In den Zeiten des Internets sind wir auf einmal alle Covid-19 - Experten, Virologen, Impfstoffspezialisten und Molekularbiologen. Ich selbst verfüge vllt. über eine üderdurchschnittliche naturwissenschaftliche Bildung und habe mich auch hier und da auf dem Laufenden gehalten. Dennoch sehe ich mich nicht in der Lage, allein aufgrund medizinischer und biologischer Argumente ein Für oder Wider einer Impfung entscheiden zu können. Wie auch? Nur, weil eine Argumentation wissenschaftlich erscheint, muss sie nicht richtig sein und überprüfen kann ich sie auf diesem Niveau auch nicht. Wenn ich eine Sache letztlich inhaltlich kaum beurteilen kann, aber auch entscheiden muss, dann bleiben mir nur drei Wege übrig, eine Argumentation zu bewerten: Die Plausibilität der Argumentation, das (echte oder vermeintliche) Renommee des Autors und auch, ob es sich um eine Mehrheitsmeinung handelt, oder nicht.
Auf der Seite der Impfgegner kann ich eine große Gruppe bereits aufgrund mangelnder Plausibilität aussortieren: Das sind die ganzen Spinner, die mit der NWO, Bill Gates, Nanochips, Satanisten und Reptiloiden daher kommen oder "Reichsbürger" sind.
Dann gibt es da - sehr wenige - akademische Kritiker, die sich gegen die Impfung als solche, den Zeitpunkt oder auch nur die gegenwärtig existierenden Impfstoffe aussprechen. Natürlich werden sie von den Laiengegnern im Internet immer wieder zitiert; und umso öfter sie zitiert werden, umso "amtlicher" werden die Attribute, die man ihnen zuschreibt. Recherchiert man diese "Virologen" und "Impfstoffexperten" dann mal etwas näher, dann stellt man fest: Die Attribute stimmen so nicht. Sie verfügen nicht über das Renommee und/oder den spezifischen Background. Manche dieser "Experten" haben seit vielen Jahren nicht eine einzige Arbeit publiziert; manche halten sich für ein verkannte Genies mit eigenen, völlig unbestätigten wissenschaftlichen Ansichten. Vor allem aber scheinen sie nicht die Experten zu sein, wie andere oder sie selbst über sich behaupten und/oder die Vita steht nicht dafür.
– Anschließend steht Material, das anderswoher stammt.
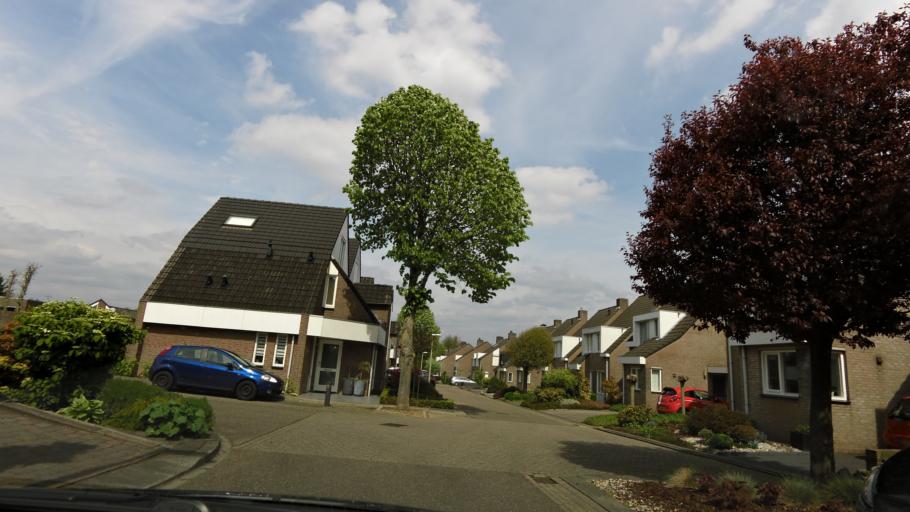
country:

Manche Aussagen sind inzwischen schon Teil persönlichen Smalltalks geworden, sie beginnen meist mit "Ein Virologe lernt schon im 1. Semester, dass ...", aber auf Nachfrage kann Niemand sagen, woher er diese Info eigentlich hat und ob man dies verizieren kann. Versucht man es, dann landet man entweder bei jenen, die ständig alles ungeprüft nachplappern oder bei dem einen "Experten" mit schwachem Renommee.
Fazit:
Auf der Seite der Impfgegner sehe ich nur Spinner oder einzelne, wenige verkannte Genies. Dem steht auf Seiten der Impfbefürworter eine breite, wissenschaftlich hochstehende Mehrheit gegenüber, mit vielen anerkannten Experten gegenüber. Natürlich auch Pharmakonzerne und die Politik, aber es wäre ja auch naiv zu glauben, die gäbe es nicht. Aber mit einer Bachblüten-Therapie lässt sich Covid-19 eben auch nicht bekämpfen.
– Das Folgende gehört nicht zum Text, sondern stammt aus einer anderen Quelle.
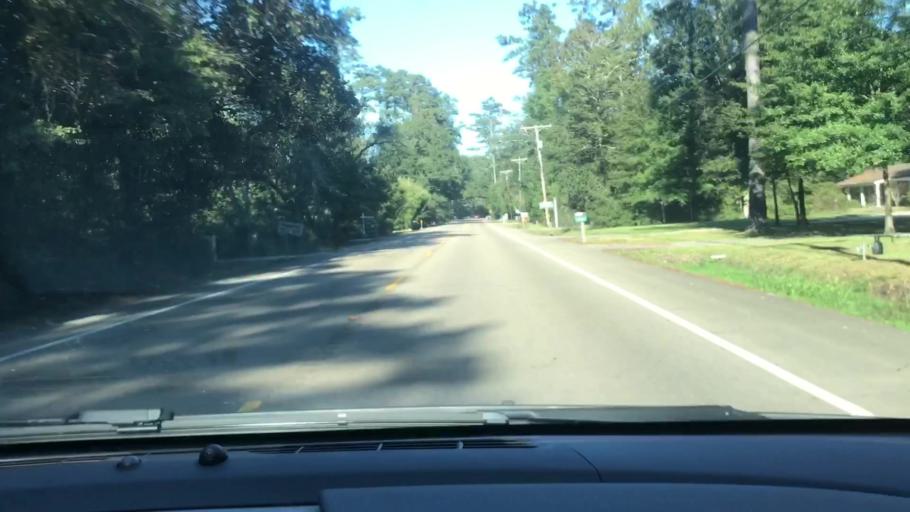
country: US
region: Louisiana
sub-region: Saint Tammany Parish
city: Abita Springs
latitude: 30.5147
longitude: -90.0529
Die Vernunft gebietet mir, dem Apparat und der Impfung zu vertrauen; es bleibt, so oder so, eine Vertrauenssache.
Aber das ist es ja bei vielen anderen Dingen des Lebens auch: Vertrauenssache. Wenn ich im Laden ein Elektrogerät kaufe, dann muss ich auch darauf vertrauen, dass es sicher ist. Wenn ich im Supermarkt ein Stück Käse kaufe, dann vertraue ich auch darauf, dass er hygienisch einwandfrei ist und nicht etwa mit Listerien verseucht.
Sicher wird es immer Leute geben, die meinen, ich müsste wegen des Elektrogeräts einen Aluhut tragen und Käse sei per se blankes Gift. Aber nehme ich die denn ernst?